A Seaman grinds away rust from a railing on the fantail aboard the aircraft carrier USS John C. Stennis. A new contract will use drones and AI to improve rust inspections on Navy ships.

ALBUQUERQUE: The Navy is using Google Cloud to speed up a basic but time consuming task: finding and identifying rust. This approach has already been applied to inspect wind turbines and find potholes in roads, and promises advantages both in speed of inspection and in future predictive maintenance.

“The AI technology behind this enabled the US Navy to quickly and seamlessly examine tens of thousands of images to prioritize the needs to be repaired immediately and or later on,” Mike Daniels, vice president of Global Public Sector, Google Cloud, told me in an interview.

While Google was unwilling to disclose the exact value of the contract, the promise is that speedy, AI-enabled inspections will lower labor and material costs of inspection and repair enough to more than justify the expenditure on inspection AI.

“The tools we’re providing can not only save the Navy billions each year, but significantly improve readiness and speed deployment,” said Daniels. “And this is a physical job right now. We’re improving results for the inspectors.”

If AI-facilitated rust inspection can reduce the amount of time a ship needs to stay in harbor for repairs, it can narrow the window in which catastrophic disasters, like the fire which tore apart the Bonhomme Richard, can happen.

This work is being done through Simple Technology Solutions (STS), who was awarded the work as a Phase 1 Small Business Innovation Research project. To train the AI, STS flew a drone on inspections to get images of rust. Next, STS combined these drone-filmed images with public domain images of ships, and uploaded both sets to a Google Cloud server.

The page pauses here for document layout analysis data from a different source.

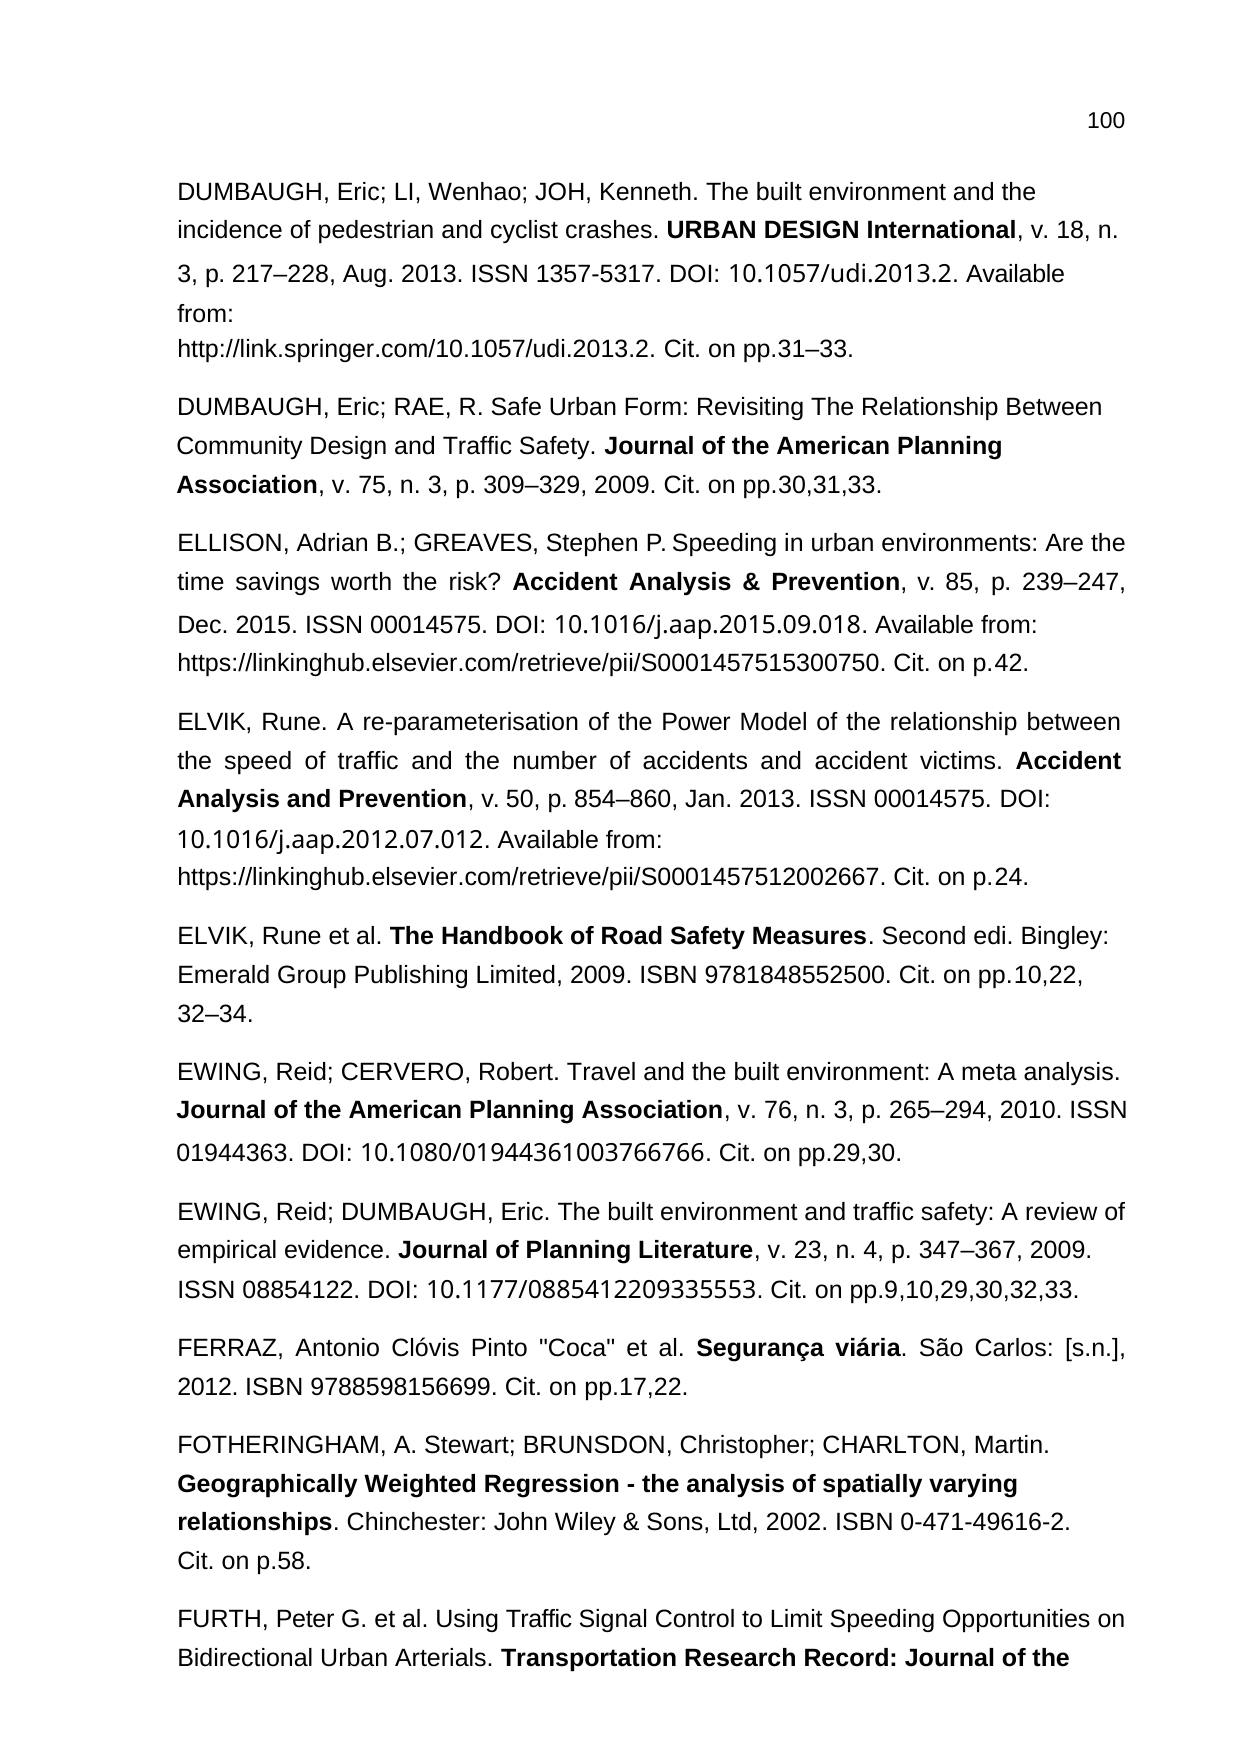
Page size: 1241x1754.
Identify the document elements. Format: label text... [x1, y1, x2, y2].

text FOTHERINGHAM, A. Stewart; BRUNSDON, Christopher; CHARLTON, Martin. Geographically Weighted Regression - the analysis of spatially varying relationships. Chinchester: John Wiley & Sons, Ltd, 2002. ISBN 0-471-49616-2. Cit. on p.58. [177, 1430, 1103, 1575]
text ISSN 08854122. DOI: 10.1177/0885412209335553. Cit. on pp.9,10,29,30,32,33. [177, 1274, 1167, 1305]
text DUMBAUGH, Eric; RAE, R. Safe Urban Form: Revisiting The Relationship Between Community Design and Traffic Safety. Journal of the American Planning Association, v. 75, n. 3, p. 309–329, 2009. Cit. on pp.30,31,33. [176, 392, 1105, 498]
text EWING, Reid; DUMBAUGH, Eric. The built environment and traffic safety: A review of empirical evidence. Journal of Planning Literature, v. 23, n. 4, p. 347–367, 2009. [177, 1196, 1128, 1264]
text ELLISON, Adrian B.; GREAVES, Stephen P. Speeding in urban environments: Are the time savings worth the risk? Accident Analysis & Prevention, v. 85, p. 239–247, Dec. 2015. ISSN 00014575. DOI: 10.1016/j.aap.2015.09.018. Available from: [177, 528, 1126, 640]
text FERRAZ, Antonio Clóvis Pinto "Coca" et al. Segurança viária. São Carlos: [s.n.], 2012. ISBN 9788598156699. Cit. on pp.17,22. [177, 1333, 1127, 1400]
text DUMBAUGH, Eric; LI, Wenhao; JOH, Kenneth. The built environment and the incidence of pedestrian and cyclist crashes. URBAN DESIGN International, v. 18, n. 3, p. 217–228, Aug. 2013. ISSN 1357-5317. DOI: 10.1057/udi.2013.2. Available from: [177, 177, 1126, 327]
text FURTH, Peter G. et al. Using Traffic Signal Control to Limit Speeding Opportunities on Bidirectional Urban Arterials. Transportation Research Record: Journal of the [177, 1604, 1131, 1672]
text https://linkinghub.elsevier.com/retrieve/pii/S0001457512002667. Cit. on p.24. [177, 862, 1167, 891]
text https://linkinghub.elsevier.com/retrieve/pii/S0001457515300750. Cit. on p.42. [177, 652, 1167, 677]
text ELVIK, Rune. A re-parameterisation of the Power Model of the relationship between the speed of traffic and the number of accidents and accident victims. Accident Analysis and Prevention, v. 50, p. 854–860, Jan. 2013. ISSN 00014575. DOI: [177, 707, 1122, 813]
text ELVIK, Rune et al. The Handbook of Road Safety Measures. Second edi. Bingley: Emerald Group Publishing Limited, 2009. ISBN 9781848552500. Cit. on pp.10,22, 32–34. [177, 921, 1111, 1027]
text 10.1016/j.aap.2012.07.012. Available from: [176, 823, 1167, 854]
text http://link.springer.com/10.1057/udi.2013.2. Cit. on pp.31–33. [177, 337, 1167, 362]
text EWING, Reid; CERVERO, Robert. Travel and the built environment: A meta analysis. Journal of the American Planning Association, v. 76, n. 3, p. 265–294, 2010. ISSN 01944363. DOI: 10.1080/01944361003766766. Cit. on pp.29,30. [176, 1057, 1130, 1169]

Specifically, the inspections will look for broad area rust and corrosion, as well as subtler damage that human eyes might skip over, like pitting or focused damage.

Using native machine learning built into the Google Cloud, STS could then train the algorithm to process, understand and identify rust in the images. This is an iterative process, one where every uploaded inspection improves the accuracy of the next inspection.

“There’s no classified data that’s going to be handled as part of this project,” said Daniels, noting that Google offers a high level of protection for images stored in its cloud by default.

As we have seen in the past, aggregated unclassified data can sometimes be enough to reveal classified information, but the immediate utility of cloud-powered inspections should offset any distant concern of weakness revealed through corrosion maintenance.

Most importantly, the inspection tool promises savings in time. A widely-cited 2014 report from the US Navy attributed the cost of fighting rust and corrosion at $3 billion.

Some of that cost is hard to shake: the paint used to cover rust-scrapped areas can cost as much as $250 a gallon. Catching corrosion quickly and early shortens the amount of time humans need to work to fix a vessel, and should reduce the area that needs repair for each inspection.